Tan Binliang

Personal information
- Date of birth: 4 November 1989 (age 35)
- Place of birth: Shenzhen, Guangdong, China
- Height: 1.74 m (5 ft 9 in)
- Position(s): Midfielder

Youth career
- Shenzhen FC

Senior career*
- Years: Team / Apps / (Gls)
- –2013: Guangdong Sunray Cave
- 2013: Jönköpings Södra / 0 / (0)
- 2013–2020: Shenzhen FC / 41 / (2)
- 2018: → Nantong Zhiyun (loan) / 19 / (5)
- 2020: → Nanjing City (loan) / 5 / (0)
- 2021: Nanjing City / 7 / (0)
- 2021: → Shanxi Longjin (loan) / 6 / (0)
- 2022: Jiangxi Beidamen / 16 / (0)
- 2023: Shenzhen Juniors / 0 / (0)

= Tan Binliang =

Chinese footballer

Tan Binliang (谭宾凉; born 4 November 1989) is a Chinese footballer who plays as a midfielder.

==Career==

Before the 2013 season, Tan signed for Jönköpings Södra in Sweden after playing for Chinese second division side Guangdong Sunray Cave, becoming the first Chinese player to play in Sweden, where he suffered an injury and from loneliness.

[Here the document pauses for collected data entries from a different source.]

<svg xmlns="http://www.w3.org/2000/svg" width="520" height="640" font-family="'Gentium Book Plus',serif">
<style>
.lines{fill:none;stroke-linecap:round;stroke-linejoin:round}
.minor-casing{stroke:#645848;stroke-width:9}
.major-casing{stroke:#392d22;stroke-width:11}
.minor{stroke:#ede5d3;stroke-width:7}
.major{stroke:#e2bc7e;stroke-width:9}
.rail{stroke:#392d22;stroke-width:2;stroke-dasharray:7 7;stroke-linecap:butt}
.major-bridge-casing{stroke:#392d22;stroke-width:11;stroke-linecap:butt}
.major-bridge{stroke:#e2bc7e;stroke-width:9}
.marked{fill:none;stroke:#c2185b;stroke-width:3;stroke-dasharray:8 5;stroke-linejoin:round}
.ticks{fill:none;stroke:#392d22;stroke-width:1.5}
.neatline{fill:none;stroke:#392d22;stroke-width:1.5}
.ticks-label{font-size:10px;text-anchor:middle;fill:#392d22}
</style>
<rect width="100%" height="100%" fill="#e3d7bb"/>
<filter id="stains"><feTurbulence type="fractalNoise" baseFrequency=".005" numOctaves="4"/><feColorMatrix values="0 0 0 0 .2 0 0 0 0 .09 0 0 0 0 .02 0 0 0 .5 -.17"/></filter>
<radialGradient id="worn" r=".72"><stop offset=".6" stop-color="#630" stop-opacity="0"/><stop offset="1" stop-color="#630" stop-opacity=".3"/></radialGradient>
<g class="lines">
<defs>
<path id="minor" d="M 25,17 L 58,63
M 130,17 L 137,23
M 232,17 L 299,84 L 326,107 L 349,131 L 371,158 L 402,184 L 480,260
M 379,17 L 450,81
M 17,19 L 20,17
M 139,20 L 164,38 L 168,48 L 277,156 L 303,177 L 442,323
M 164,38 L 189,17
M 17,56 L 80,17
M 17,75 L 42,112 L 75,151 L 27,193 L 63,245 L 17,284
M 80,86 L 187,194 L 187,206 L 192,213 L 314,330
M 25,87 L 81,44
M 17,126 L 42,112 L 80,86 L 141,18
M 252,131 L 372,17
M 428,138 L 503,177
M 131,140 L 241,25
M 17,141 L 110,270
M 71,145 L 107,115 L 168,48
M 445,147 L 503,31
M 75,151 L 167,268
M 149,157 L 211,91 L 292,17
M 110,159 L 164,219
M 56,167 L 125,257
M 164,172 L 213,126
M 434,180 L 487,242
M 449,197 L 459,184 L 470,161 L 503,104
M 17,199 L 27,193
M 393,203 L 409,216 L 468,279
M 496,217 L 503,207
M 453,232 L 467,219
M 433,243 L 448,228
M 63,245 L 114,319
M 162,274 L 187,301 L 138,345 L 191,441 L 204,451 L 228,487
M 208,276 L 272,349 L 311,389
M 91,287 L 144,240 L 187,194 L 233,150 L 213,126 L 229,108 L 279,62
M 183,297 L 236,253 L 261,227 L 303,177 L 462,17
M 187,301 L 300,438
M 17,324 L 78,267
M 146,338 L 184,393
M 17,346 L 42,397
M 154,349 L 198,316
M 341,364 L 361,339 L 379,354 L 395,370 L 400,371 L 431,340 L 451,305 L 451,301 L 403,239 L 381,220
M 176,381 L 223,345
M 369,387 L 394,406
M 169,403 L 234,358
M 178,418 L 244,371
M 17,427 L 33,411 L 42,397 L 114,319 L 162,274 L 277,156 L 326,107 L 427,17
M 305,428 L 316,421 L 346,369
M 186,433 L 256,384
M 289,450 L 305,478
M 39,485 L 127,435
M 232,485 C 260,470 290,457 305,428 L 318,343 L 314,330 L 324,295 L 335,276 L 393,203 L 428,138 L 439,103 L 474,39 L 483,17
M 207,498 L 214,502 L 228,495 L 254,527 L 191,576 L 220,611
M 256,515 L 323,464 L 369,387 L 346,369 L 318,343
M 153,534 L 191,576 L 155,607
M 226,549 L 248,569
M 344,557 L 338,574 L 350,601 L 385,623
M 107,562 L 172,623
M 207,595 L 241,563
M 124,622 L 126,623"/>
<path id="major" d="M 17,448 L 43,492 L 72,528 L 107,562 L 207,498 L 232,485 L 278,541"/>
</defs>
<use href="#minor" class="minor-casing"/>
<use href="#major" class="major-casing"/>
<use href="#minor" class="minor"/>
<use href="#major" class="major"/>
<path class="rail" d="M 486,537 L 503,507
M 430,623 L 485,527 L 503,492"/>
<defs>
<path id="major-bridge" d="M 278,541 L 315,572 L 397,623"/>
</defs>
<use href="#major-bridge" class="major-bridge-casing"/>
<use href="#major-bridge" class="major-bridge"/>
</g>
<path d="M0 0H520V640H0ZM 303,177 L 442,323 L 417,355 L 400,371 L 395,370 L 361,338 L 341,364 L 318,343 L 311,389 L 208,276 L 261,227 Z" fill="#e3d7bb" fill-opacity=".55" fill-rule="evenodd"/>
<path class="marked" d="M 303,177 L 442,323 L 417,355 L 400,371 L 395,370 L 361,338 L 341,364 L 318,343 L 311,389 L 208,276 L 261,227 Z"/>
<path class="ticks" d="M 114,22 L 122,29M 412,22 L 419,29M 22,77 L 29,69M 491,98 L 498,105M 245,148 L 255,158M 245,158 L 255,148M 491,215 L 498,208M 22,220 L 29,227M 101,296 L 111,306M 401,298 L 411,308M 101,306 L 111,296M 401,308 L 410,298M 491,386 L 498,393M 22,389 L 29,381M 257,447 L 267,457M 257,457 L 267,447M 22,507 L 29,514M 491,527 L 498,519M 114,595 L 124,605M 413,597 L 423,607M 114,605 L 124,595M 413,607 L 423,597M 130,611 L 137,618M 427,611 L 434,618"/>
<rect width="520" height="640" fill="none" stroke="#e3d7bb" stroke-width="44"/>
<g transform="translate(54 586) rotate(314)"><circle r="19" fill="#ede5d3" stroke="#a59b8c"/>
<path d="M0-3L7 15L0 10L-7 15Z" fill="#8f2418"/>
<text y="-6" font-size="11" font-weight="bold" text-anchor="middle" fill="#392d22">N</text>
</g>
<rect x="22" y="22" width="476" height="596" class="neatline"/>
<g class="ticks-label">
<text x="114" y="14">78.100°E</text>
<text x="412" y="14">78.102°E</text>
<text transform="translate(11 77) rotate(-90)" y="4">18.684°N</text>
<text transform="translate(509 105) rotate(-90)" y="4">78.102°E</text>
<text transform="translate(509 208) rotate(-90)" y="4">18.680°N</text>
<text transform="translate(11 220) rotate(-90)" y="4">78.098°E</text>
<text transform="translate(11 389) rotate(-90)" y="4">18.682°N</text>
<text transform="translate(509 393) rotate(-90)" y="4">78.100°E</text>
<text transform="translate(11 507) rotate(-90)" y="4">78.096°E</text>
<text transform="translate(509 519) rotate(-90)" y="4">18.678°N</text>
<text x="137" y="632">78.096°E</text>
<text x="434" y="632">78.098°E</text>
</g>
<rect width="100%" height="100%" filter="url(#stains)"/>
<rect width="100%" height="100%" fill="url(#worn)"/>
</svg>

In 2013, Tan signed for Chinese second division club Shenzhen FC, where he made over 27 league appearances and scored over 0 goals.

Before the 2018 season, Tan was sent on loan to Nantong Zhiyun in the Chinese third division, where he suffered a broken leg.

Before the 2021 season, he signed for Chinese second division team Nanjing City.